Is relying on those professors “of Hebrew or Old Testament at any world-class university” just “an appeal to popular opinion?”
For example..... Imagine that the majority opinion amongst PhD scientists was that the Earth was flat; however there were several thousand PhD scientists who argued that the Earth was a sphere. you can accept that the world is flat because of majority opinion if you wish, but that does not make it truth.
Agreed. There are well-known cases where the majority of the experts were eventually found to be wrong. I know of “scientists” that support your ideas about human evolution, and some that oppose your view.
I accept God's opinion as ultimate truth and the science which supports it.
What on earth are you talking about – “ultimate truth and the science that supports it.” Science helps us increase our confidence in our understandings, but it is not in the business of “truth”, and most certainly nothing so esoteric as “ultimate truth”. I am left to conclude whatever this ephemeral “ultimate truth” is must be your personal belief in what “God’s opinion” is, and that is purely theology, not science.
Science is a methodology that tries to help us understand how the universe works – a methodology that is agreed upon and used by scientists of diverse religious, political, and social leanings. But in your case, you have abrogated any pretense of accepting evidence supporting scientific ideas that conflict with your specific theological beliefs. Did I get that right?
Many times I have seen you make the unqualified claim that science supports your view. So I turn the question back to you – What specific scientific evidence do you have that makes it “ridiculous to believe that fish can evolve into philosophers”?

◇ ◇ ◇ ◇ ◇

According to the excerpt on science and truth, what does science help us increase? The material that comes next has nothing to do with the excerpt on science and truth.

> _Stored data entries_:
◇ ◇ ◇ ◇ ◇

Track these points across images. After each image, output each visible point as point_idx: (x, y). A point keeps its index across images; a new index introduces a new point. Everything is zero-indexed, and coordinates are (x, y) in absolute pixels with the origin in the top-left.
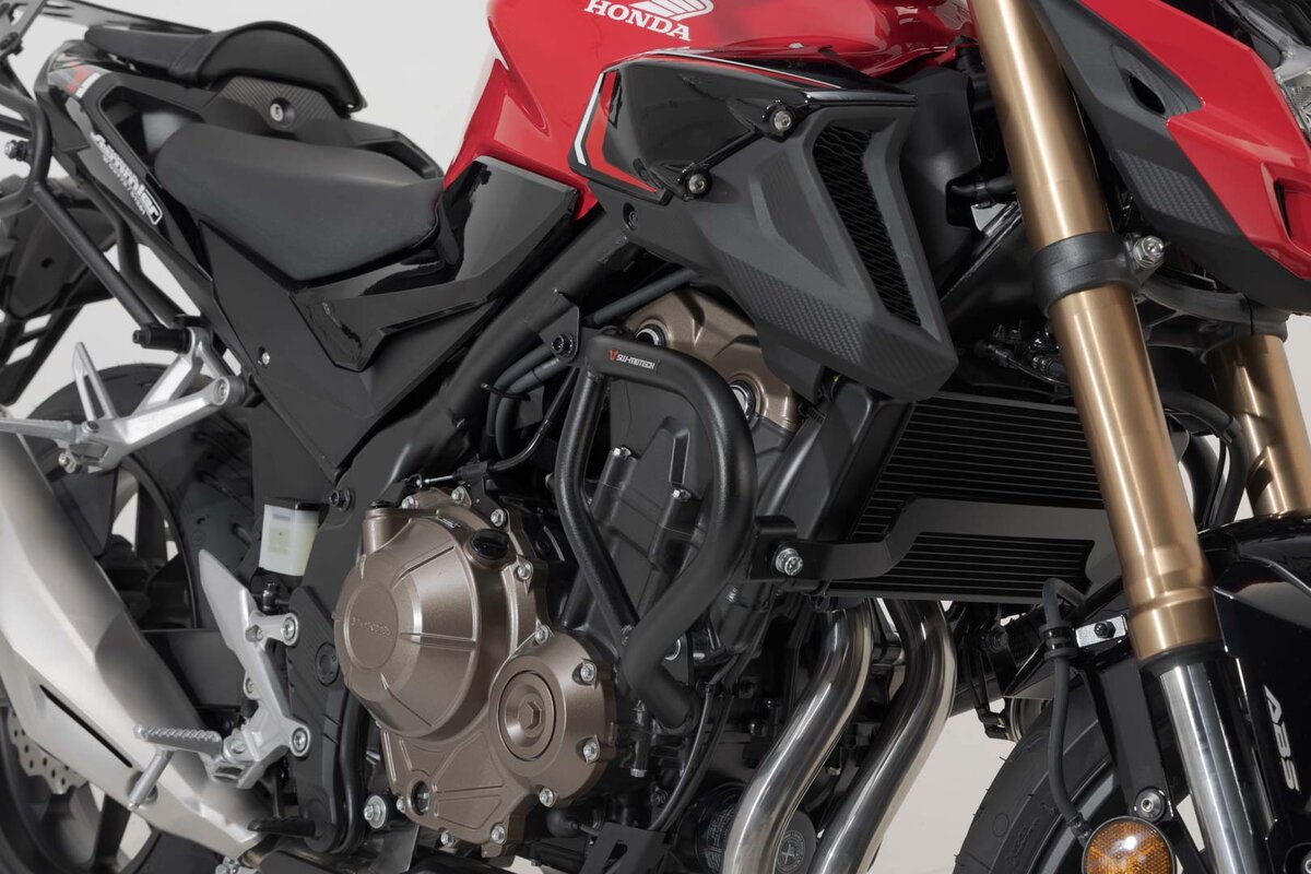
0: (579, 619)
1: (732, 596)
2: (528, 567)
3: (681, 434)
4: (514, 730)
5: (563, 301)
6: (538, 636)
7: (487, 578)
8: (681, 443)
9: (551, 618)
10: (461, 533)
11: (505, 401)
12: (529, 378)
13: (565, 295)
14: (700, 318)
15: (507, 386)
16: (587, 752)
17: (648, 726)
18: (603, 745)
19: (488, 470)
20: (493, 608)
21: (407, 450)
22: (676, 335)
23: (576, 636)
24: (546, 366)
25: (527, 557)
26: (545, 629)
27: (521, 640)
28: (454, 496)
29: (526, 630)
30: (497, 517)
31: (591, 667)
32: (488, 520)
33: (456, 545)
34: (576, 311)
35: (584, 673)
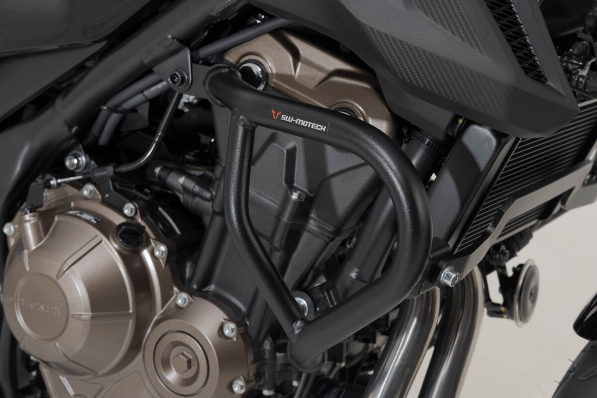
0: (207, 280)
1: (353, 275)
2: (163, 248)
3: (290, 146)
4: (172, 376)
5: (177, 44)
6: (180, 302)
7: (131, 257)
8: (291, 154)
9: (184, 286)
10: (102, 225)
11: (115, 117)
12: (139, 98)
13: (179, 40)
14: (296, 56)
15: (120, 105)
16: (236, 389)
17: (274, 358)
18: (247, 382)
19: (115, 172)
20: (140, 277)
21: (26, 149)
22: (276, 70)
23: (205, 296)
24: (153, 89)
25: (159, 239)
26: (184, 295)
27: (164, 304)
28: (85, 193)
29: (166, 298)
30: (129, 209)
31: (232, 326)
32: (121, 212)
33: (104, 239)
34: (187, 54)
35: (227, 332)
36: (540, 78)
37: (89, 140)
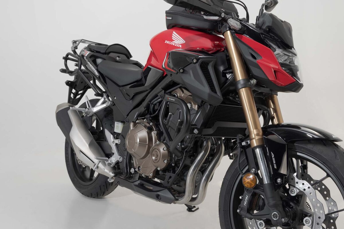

◇ ◇ ◇ ◇ ◇

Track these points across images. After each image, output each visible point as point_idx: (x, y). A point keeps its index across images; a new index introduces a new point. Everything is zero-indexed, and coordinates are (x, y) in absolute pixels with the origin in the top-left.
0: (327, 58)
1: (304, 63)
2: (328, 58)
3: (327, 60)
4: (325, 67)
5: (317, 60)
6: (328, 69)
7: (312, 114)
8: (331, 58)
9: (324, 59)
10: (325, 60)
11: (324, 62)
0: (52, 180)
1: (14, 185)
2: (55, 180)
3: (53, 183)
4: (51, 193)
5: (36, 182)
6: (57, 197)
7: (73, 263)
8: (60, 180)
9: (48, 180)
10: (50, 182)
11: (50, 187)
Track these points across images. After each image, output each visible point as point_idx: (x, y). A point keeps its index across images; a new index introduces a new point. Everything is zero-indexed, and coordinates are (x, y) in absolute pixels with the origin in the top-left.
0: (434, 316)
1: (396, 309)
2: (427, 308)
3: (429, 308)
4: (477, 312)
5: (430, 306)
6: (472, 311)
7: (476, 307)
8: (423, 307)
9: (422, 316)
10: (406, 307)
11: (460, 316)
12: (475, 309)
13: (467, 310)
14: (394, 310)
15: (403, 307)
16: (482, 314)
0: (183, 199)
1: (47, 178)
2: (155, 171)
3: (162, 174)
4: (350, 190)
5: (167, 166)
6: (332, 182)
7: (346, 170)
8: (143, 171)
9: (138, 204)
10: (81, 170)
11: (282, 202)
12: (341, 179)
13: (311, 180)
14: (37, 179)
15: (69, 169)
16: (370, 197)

◇ ◇ ◇ ◇ ◇

> _Expected answer_: Our confidence in our understandings.